▶ Stated problem: Copy out the records below, replacing each "Page size" with "Canvas size" and leaving everything else unchanged.

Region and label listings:
────────────────────
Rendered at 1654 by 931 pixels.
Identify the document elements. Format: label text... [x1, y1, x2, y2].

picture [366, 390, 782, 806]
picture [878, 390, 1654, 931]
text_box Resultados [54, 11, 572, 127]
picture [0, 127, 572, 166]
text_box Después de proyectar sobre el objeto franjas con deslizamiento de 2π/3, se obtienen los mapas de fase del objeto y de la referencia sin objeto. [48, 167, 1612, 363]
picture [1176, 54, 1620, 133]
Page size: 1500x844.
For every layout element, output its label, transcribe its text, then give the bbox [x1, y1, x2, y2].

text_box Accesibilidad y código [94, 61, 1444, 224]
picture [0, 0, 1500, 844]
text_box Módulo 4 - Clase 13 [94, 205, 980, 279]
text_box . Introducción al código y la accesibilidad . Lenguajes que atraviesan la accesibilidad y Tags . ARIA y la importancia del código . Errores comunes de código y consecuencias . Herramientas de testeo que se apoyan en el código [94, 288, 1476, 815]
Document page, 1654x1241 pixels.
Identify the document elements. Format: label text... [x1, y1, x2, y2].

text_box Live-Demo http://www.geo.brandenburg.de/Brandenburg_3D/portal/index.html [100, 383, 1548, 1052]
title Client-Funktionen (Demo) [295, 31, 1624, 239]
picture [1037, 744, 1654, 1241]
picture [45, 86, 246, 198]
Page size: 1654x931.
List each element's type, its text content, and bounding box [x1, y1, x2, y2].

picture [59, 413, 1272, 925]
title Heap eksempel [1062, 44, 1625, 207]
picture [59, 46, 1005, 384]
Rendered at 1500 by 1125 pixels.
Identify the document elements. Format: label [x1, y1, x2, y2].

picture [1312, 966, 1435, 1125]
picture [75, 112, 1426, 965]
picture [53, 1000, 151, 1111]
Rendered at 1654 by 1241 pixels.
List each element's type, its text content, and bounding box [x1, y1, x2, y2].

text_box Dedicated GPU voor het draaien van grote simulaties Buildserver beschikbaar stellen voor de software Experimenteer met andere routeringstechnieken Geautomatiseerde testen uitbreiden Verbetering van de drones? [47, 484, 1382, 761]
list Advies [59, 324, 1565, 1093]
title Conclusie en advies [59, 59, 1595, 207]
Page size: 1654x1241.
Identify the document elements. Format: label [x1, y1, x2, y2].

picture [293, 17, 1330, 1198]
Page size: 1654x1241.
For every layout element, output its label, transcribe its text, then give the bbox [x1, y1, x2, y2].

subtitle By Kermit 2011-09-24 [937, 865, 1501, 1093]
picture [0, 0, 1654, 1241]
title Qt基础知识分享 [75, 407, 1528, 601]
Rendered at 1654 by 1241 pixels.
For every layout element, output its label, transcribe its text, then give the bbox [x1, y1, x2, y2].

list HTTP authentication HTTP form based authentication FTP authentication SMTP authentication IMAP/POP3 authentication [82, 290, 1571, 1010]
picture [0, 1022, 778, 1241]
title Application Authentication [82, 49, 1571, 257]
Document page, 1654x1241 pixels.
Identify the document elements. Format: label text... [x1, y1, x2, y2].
────────────────────
▶ The result:
Rendered at 1654 by 931 pixels.
Identify the document elements. Format: label text... [x1, y1, x2, y2].

picture [366, 390, 782, 806]
picture [878, 390, 1654, 931]
text_box Resultados [54, 11, 572, 127]
picture [0, 127, 572, 166]
text_box Después de proyectar sobre el objeto franjas con deslizamiento de 2π/3, se obtienen los mapas de fase del objeto y de la referencia sin objeto. [48, 167, 1612, 363]
picture [1176, 54, 1620, 133]
Canvas size: 1500x844.
For every layout element, output its label, transcribe its text, then give the bbox [x1, y1, x2, y2].

text_box Accesibilidad y código [94, 61, 1444, 224]
picture [0, 0, 1500, 844]
text_box Módulo 4 - Clase 13 [94, 205, 980, 279]
text_box . Introducción al código y la accesibilidad . Lenguajes que atraviesan la accesibilidad y Tags . ARIA y la importancia del código . Errores comunes de código y consecuencias . Herramientas de testeo que se apoyan en el código [94, 288, 1476, 815]
Document page, 1654x1241 pixels.
Identify the document elements. Format: label text... [x1, y1, x2, y2].

text_box Live-Demo http://www.geo.brandenburg.de/Brandenburg_3D/portal/index.html [100, 383, 1548, 1052]
title Client-Funktionen (Demo) [295, 31, 1624, 239]
picture [1037, 744, 1654, 1241]
picture [45, 86, 246, 198]
Canvas size: 1654x931.
List each element's type, its text content, and bounding box [x1, y1, x2, y2].

picture [59, 413, 1272, 925]
title Heap eksempel [1062, 44, 1625, 207]
picture [59, 46, 1005, 384]
Rendered at 1500 by 1125 pixels.
Identify the document elements. Format: label [x1, y1, x2, y2].

picture [1312, 966, 1435, 1125]
picture [75, 112, 1426, 965]
picture [53, 1000, 151, 1111]
Rendered at 1654 by 1241 pixels.
List each element's type, its text content, and bounding box [x1, y1, x2, y2].

text_box Dedicated GPU voor het draaien van grote simulaties Buildserver beschikbaar stellen voor de software Experimenteer met andere routeringstechnieken Geautomatiseerde testen uitbreiden Verbetering van de drones? [47, 484, 1382, 761]
list Advies [59, 324, 1565, 1093]
title Conclusie en advies [59, 59, 1595, 207]
Canvas size: 1654x1241.
Identify the document elements. Format: label [x1, y1, x2, y2].

picture [293, 17, 1330, 1198]
Canvas size: 1654x1241.
For every layout element, output its label, transcribe its text, then give the bbox [x1, y1, x2, y2].

subtitle By Kermit 2011-09-24 [937, 865, 1501, 1093]
picture [0, 0, 1654, 1241]
title Qt基础知识分享 [75, 407, 1528, 601]
Rendered at 1654 by 1241 pixels.
For every layout element, output its label, transcribe its text, then give the bbox [x1, y1, x2, y2].

list HTTP authentication HTTP form based authentication FTP authentication SMTP authentication IMAP/POP3 authentication [82, 290, 1571, 1010]
picture [0, 1022, 778, 1241]
title Application Authentication [82, 49, 1571, 257]
Document page, 1654x1241 pixels.
Identify the document elements. Format: label text... [x1, y1, x2, y2].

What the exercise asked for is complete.